In short, if you have an infinite field for your base case, you can actually have an infinite field, the iterations just determine how blended your stuff is. And if you use something deterministic for the pseudorandom injected offset, you pretty much have a very quick infinite landscape generator.
and here's a demonstration of it in javascript,
http://tatarize.nfshost.com/FieldDiamondSquare.htm
Here's an implementation in javascript. It simply gives you a view of the correct field at that iteration, position, and size. The above linked example uses this code in a movable canvas. It stores no data and recalculates each frame.

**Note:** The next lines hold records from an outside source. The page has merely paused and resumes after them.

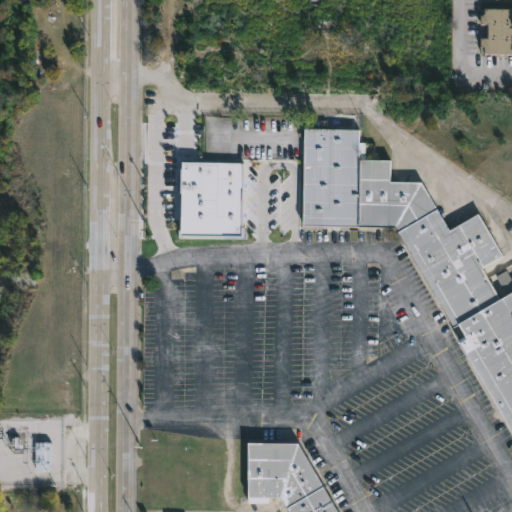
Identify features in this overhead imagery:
building: (499, 30)
building: (497, 31)
road: (458, 60)
road: (114, 75)
road: (332, 102)
building: (416, 241)
building: (417, 246)
road: (379, 253)
road: (99, 256)
road: (125, 256)
road: (112, 271)
road: (358, 315)
road: (320, 326)
road: (281, 335)
road: (243, 336)
road: (203, 337)
road: (164, 338)
road: (366, 373)
road: (390, 407)
road: (272, 416)
road: (411, 441)
power substation: (31, 453)
building: (43, 458)
road: (431, 474)
building: (286, 477)
building: (286, 477)
road: (480, 493)
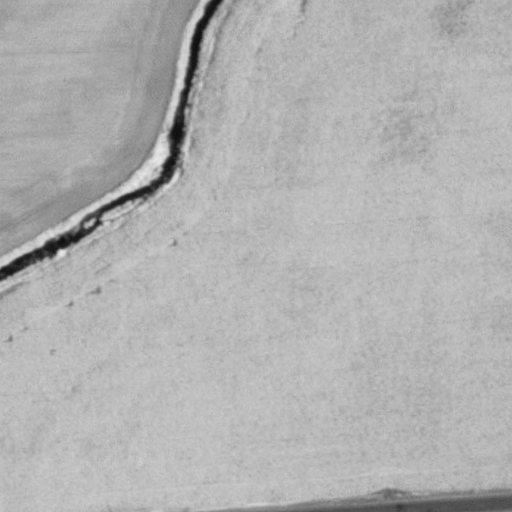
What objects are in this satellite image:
road: (442, 507)
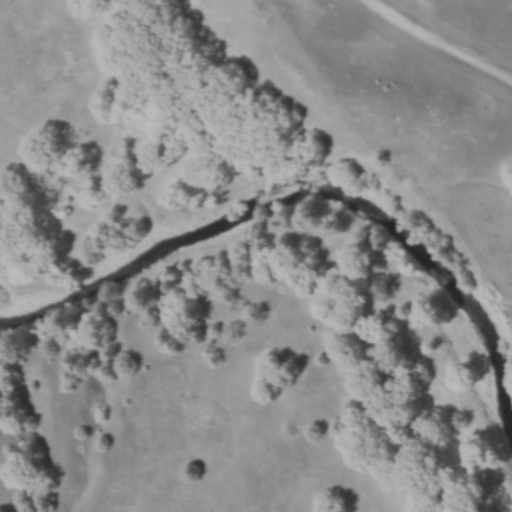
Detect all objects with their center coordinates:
road: (432, 45)
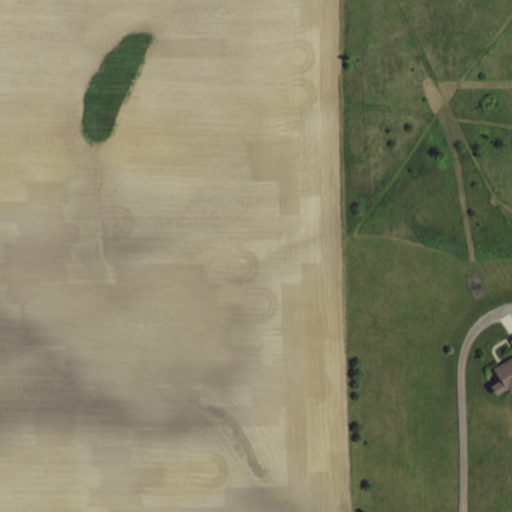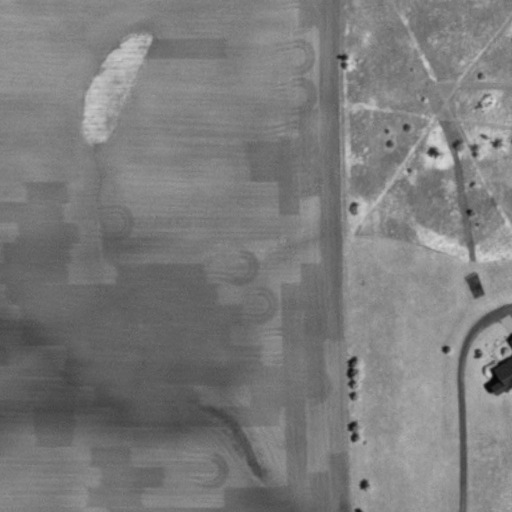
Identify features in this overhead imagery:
crop: (256, 256)
building: (499, 366)
road: (463, 394)
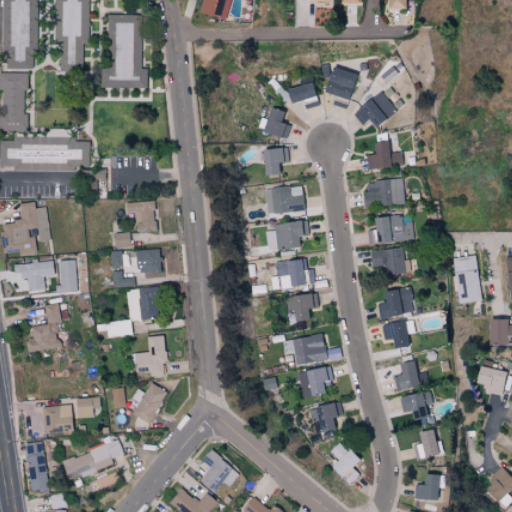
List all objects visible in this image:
building: (348, 1)
building: (393, 4)
building: (216, 7)
building: (17, 29)
building: (69, 31)
road: (286, 33)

function diamondSquaredMap(x, y, width, height, iterations) {
var map = fieldDiamondSquared(x, y, x+width, y+height, iterations);
var maxdeviation = getMaxDeviation(iterations);
for (var j = 0; j < width; j++) {
for (var k = 0; k < height; k++) {
map[j][k] = map[j][k] / maxdeviation;
}
}
return map;
function create2DArray(d1, d2) {
var x = new Array(d1),
i = 0,
j = 0;
for (i = 0; i < d1; i += 1) {
x[i] = new Array(d2);
}
return x;
}
function fieldDiamondSquared(x0, y0, x1, y1, iterations) {
if (x1 < x0) { return null; }
if (y1 < y0) { return null; }
var finalwidth = x1 - x0;
var finalheight = y1 - y0;
var finalmap = create2DArray(finalwidth, finalheight);
if (iterations === 0) {
for (var j = 0; j < finalwidth; j++) {
for (var k = 0; k < finalheight; k++) {
finalmap[j][k] = displace(iterations,x0+j,y0+k) ;
}
}
return finalmap;
}
var ux0 = Math.floor(x0 / 2) - 1;
var uy0 = Math.floor(y0 / 2) - 1;
var ux1 = Math.ceil(x1 / 2) + 1;
var uy1 = Math.ceil(y1 / 2) + 1;
var uppermap = fieldDiamondSquared(ux0, uy0, ux1, uy1, iterations-1);
var uw = ux1 - ux0;
var uh = uy1 - uy0;
var cx0 = ux0 * 2;
var cy0 = uy0 * 2;
var cw = uw*2-1;
var ch = uh*2-1;
var currentmap = create2DArray(cw,ch);
for (var j = 0; j < uw; j++) {
for (var k = 0; k < uh; k++) {
currentmap[j*2][k*2] = uppermap[j][k];
}
}
var xoff = x0 - cx0;
var yoff = y0 - cy0;
for (var j = 1; j < cw-1; j += 2) {
for (var k = 1; k < ch-1; k += 2) {
currentmap[j][k] = ((currentmap[j - 1][k - 1] + currentmap[j - 1][k + 1] + currentmap[j + 1][k - 1] + currentmap[j + 1][k + 1]) / 4) + displace(iterations,cx0+j,cy0+k);
}
}
for (var j = 1; j < cw-1; j += 2) {
for (var k = 2; k < ch-1; k += 2) {
currentmap[j][k] = ((currentmap[j - 1][k] + currentmap[j + 1][k] + currentmap[j][k - 1] + currentmap[j][k + 1]) / 4) + displace(iterations,cx0+j,cy0+k);
}
}
for (var j = 2; j < cw-1; j += 2) {
for (var k = 1; k < ch-1; k += 2) {
currentmap[j][k] = ((currentmap[j - 1][k] + currentmap[j + 1][k] + currentmap[j][k - 1] + currentmap[j][k + 1]) / 4) + displace(iterations,cx0+j,cy0+k);
}
}
for (var j = 0; j < finalwidth; j++) {
for (var k = 0; k < finalheight; k++) {
finalmap[j][k] = currentmap[j+xoff][k+yoff];
}
}
return finalmap;
}
// Random function to offset
function displace(iterations, x, y) {
return (((PRH(iterations,x,y) - 0.5)*2)) / (iterations+1);
}
function getMaxDeviation(iterations) {
var dev = 0.5 / (iterations+1);
if (iterations <= 0) return dev;
return getMaxDeviation(iterations-1) + dev;
}
//This function returns the same result for given values but should be somewhat random.
function PRH(iterations,x,y) {
var hash;
x &= 0xFFF;
y &= 0xFFF;
iterations &= 0xFF;
hash = (iterations << 24);
hash |= (y << 12);
hash |= x;
var rem = hash & 3;
var h = hash;
switch (rem) {
case 3:
hash += h;
hash ^= hash << 32;
hash ^= h << 36;
hash += hash >> 22;
break;
case 2:
hash += h;
hash ^= hash << 22;
hash += hash >> 34;
break;
case 1:
hash += h;
hash ^= hash << 20;
hash += hash >> 2;
}
hash ^= hash << 6;
hash += hash >> 10;
hash ^= hash << 8;
hash += hash >> 34;
hash ^= hash << 50;
hash += hash >> 12;
return (hash & 0xFFFF) / 0xFFFF;
}
};
Updated to add, I went on from this, and made my own noise algorithm based on the same scoped field algorithm here, Here's the Jsfiddle for it.
https://jsfiddle.net/rkdzau7o/
You can click and drag the noise around.